(Records from a collection)
[Start of Attachment]

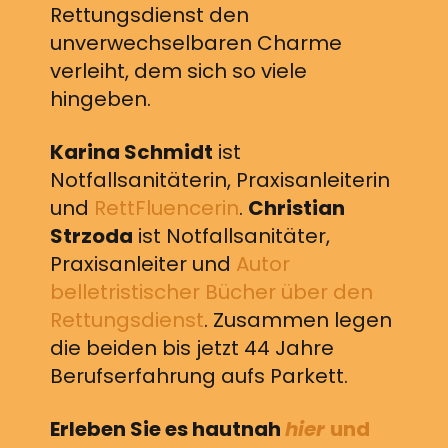
Rettungsdienst den
unverwechselbaren Charme
verleiht, dem sich so viele
hingeben.
Karina Schmidt
ist
Notfallsanitäterin, Praxisanleiterin
und
RettFluencerin
.
Christian
Strzoda
ist Notfallsanitäter,
Praxisanleiter und
Autor
belletristischer Bücher über den
Rettungsdienst
. Zusammen legen
die beiden bis jetzt 44 Jahre
Berufserfahrung aufs Parkett.
Erleben Sie es hautnah
hier
und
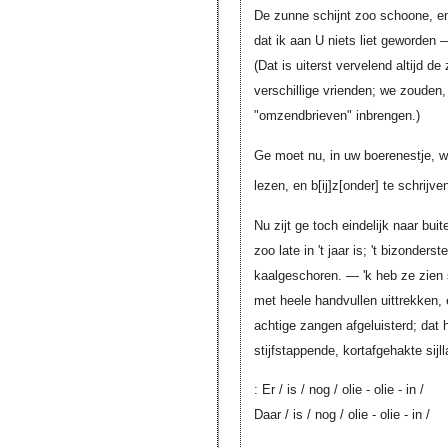
De zunne schijnt zoo schoone, en '
dat ik aan U niets liet geworden —
(Dat is uiterst vervelend altijd de
verschillige vrienden; we zouden,
"omzendbrieven" inbrengen.)
Ge moet nu, in uw boerenestje, we
lezen, en
b[ij]z[onder]
te schrijven
Nu zijt ge toch eindelijk naar bu
zoo late in 't jaar is; 't bizonderst
kaalgeschoren. — 'k heb ze zien 
met heele handvullen uittrekken, 
achtige zangen afgeluisterd; dat 
stijfstappende, kortafgehakte sijl
: Er / is / nog / olie - olie - in /
Daar / is / nog / olie - olie - in /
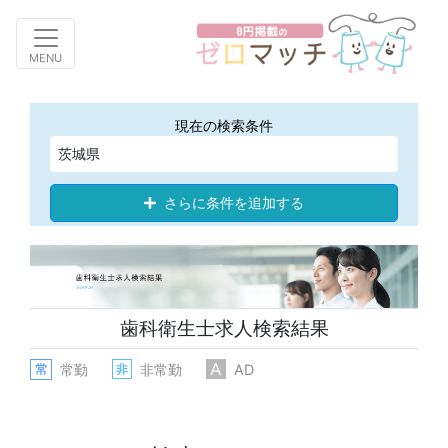
Toggle navigation
MENU
現在の検索条件
茨城県
さらに条件を追加する
歯科衛生士求人検索結果
常勤
非常勤
AD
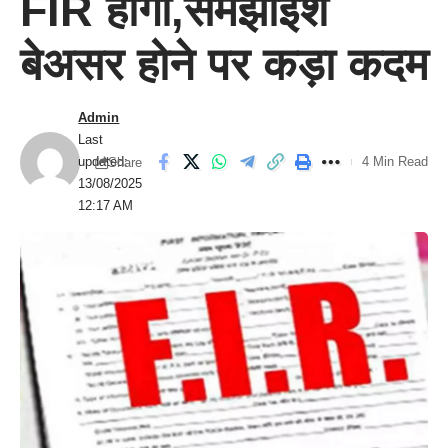
FIR होगी,समझाईश
बेअसर होने पर कड़ा कदम
Admin
Last
updated:
4 Min Read
Share
13/08/2025
12:17 AM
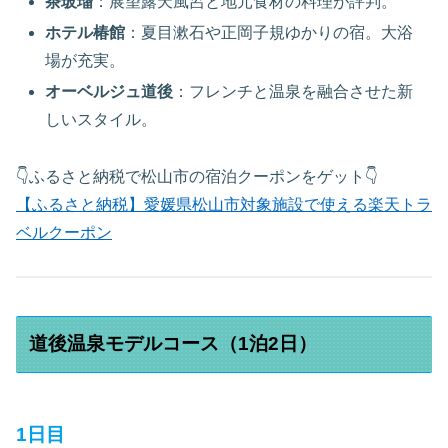
茶玻瑠
：展望露天風呂と地元食材の料理が評判。
ホテル椿館
：夏目漱石や正岡子規ゆかりの宿。大浴
場が充実。
オーベルジュ道後
：フレンチと温泉を融合させた新
しいスタイル。
👇ふるさと納税で松山市の宿泊クーポンをゲット👇
【ふるさと納税】愛媛県松山市対象施設で使える楽天トラ
ベルクーポン
道後温泉モデルコース（1泊2日）
1日目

[End of Attachment]

_Try it_
In the answer, give only the lines from the one containing "Toggle navigation" through the end of the records above, each reproduced exactly. Include no pictures.

_Output for this exercise_
Toggle navigation
MENU
現在の検索条件
茨城県
さらに条件を追加する
歯科衛生士求人検索結果
常勤
非常勤
AD
FIR होगी,समझाईश
बेअसर होने पर कड़ा कदम
Admin
Last
updated:
4 Min Read
Share
13/08/2025
12:17 AM
茶玻瑠
：展望露天風呂と地元食材の料理が評判。
ホテル椿館
：夏目漱石や正岡子規ゆかりの宿。大浴
場が充実。
オーベルジュ道後
：フレンチと温泉を融合させた新
しいスタイル。
👇ふるさと納税で松山市の宿泊クーポンをゲット👇
【ふるさと納税】愛媛県松山市対象施設で使える楽天トラ
ベルクーポン
道後温泉モデルコース（1泊2日）
1日目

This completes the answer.